__EXERCISE OBJECTIVE__
If a line in the entries below holds the string "MUNDO", copy it.

=== Section Start ===

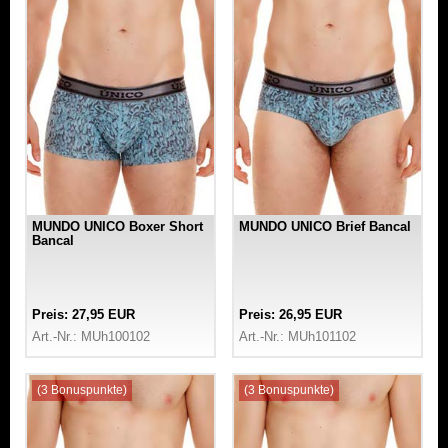
MUNDO UNICO Boxer Short
MUNDO UNICO Brief Bancal
Bancal
Preis: 27,95 EUR
Preis: 26,95 EUR
Art.-Nr.: MUh100102
Art.-Nr.: MUh101102
(3 Bonuspunkte)
(3 Bonuspunkte)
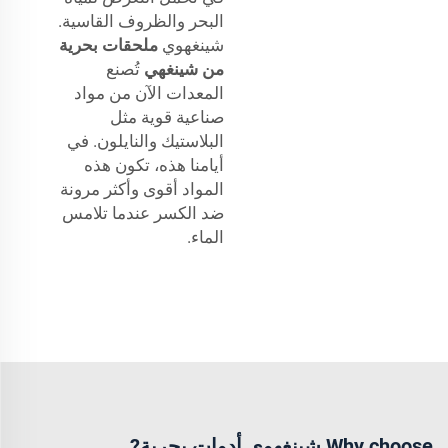
البحر والظروف القاسية.
شينغهوي
ملحقات بحرية
من شينغهي
تُصنع
المعدات الآن من مواد
صناعية قوية مثل
البلاستيك والنايلون. في
أيامنا هذه، تكون هذه
المواد أقوى وأكثر مرونة
ضد الكسر عندما تلامس
الماء.
Why choose شينغهوي أدوات بحرية?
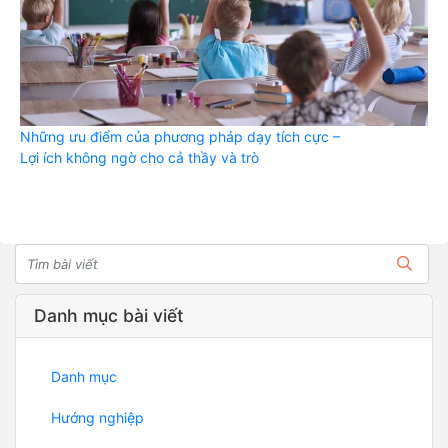
Những ưu điểm của phương pháp dạy tích cực –
Lợi ích không ngờ cho cả thầy và trò
Danh mục bài viết
Danh mục
Hướng nghiệp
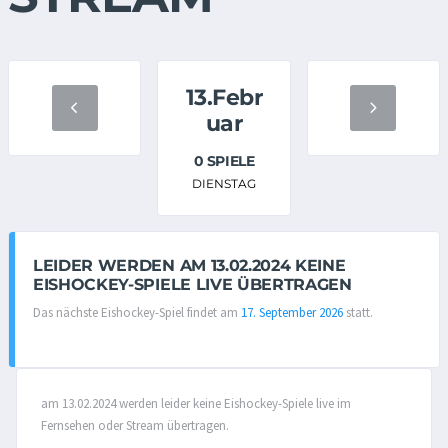
13.Febr
uar
0 SPIELE
DIENSTAG
LEIDER WERDEN AM 13.02.2024 KEINE
EISHOCKEY-SPIELE LIVE ÜBERTRAGEN
Das nächste Eishockey-Spiel findet am
17. September 2026
statt.
am 13.02.2024 werden leider keine Eishockey-Spiele live im
Fernsehen oder Stream übertragen.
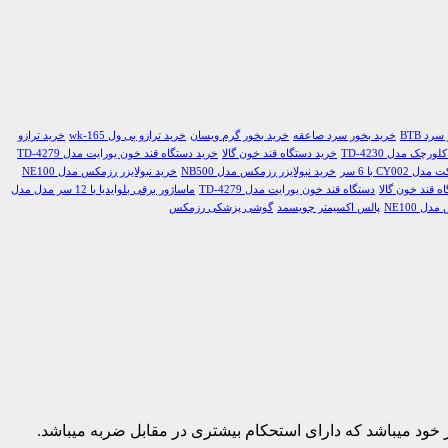
رد BTB
خرید بخور سرد صاعقه
خرید بخور گرم ویسان
خرید ترازو بی ول wk-165
خرید ترازو
چک مدل TD-4230
خرید دستگاه قند خون گالا
خرید دستگاه قند خون یورایت مدل TD-4279
CY0 با 6 سر
خرید نبولایزر رزمکس مدل NB500
خرید نبولایزر رزمکس مدل NE100
ه قند خون گالا
دستگاه قند خون یورایت مدل TD-4279
ماساژور برقی بلوایدیا با 12 سر مدل مدل
ل NE100
پالس اکسیمتر چویسمد
گوشی پزشکی رزمکس
 خود میباشد که دارای استحکام بیشتری در مقابل ضربه میباشد.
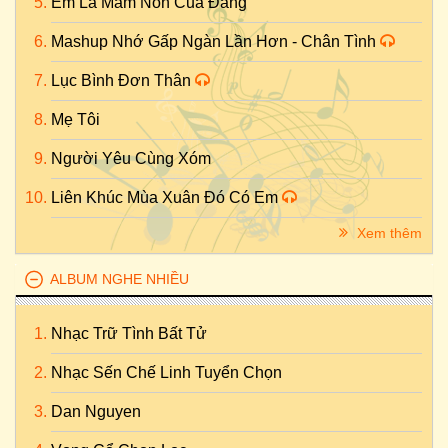
Em Là Mầm Non Của Đảng
Mashup Nhớ Gấp Ngàn Lần Hơn - Chân Tình
Lục Bình Đơn Thân
Mẹ Tôi
Người Yêu Cùng Xóm
Liên Khúc Mùa Xuân Đó Có Em
Xem thêm
ALBUM NGHE NHIỀU
Nhạc Trữ Tình Bất Tử
Nhạc Sến Chế Linh Tuyển Chọn
Dan Nguyen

=== Section End ===

__WRITTEN SOLUTION__
MUNDO UNICO Boxer Short
MUNDO UNICO Brief Bancal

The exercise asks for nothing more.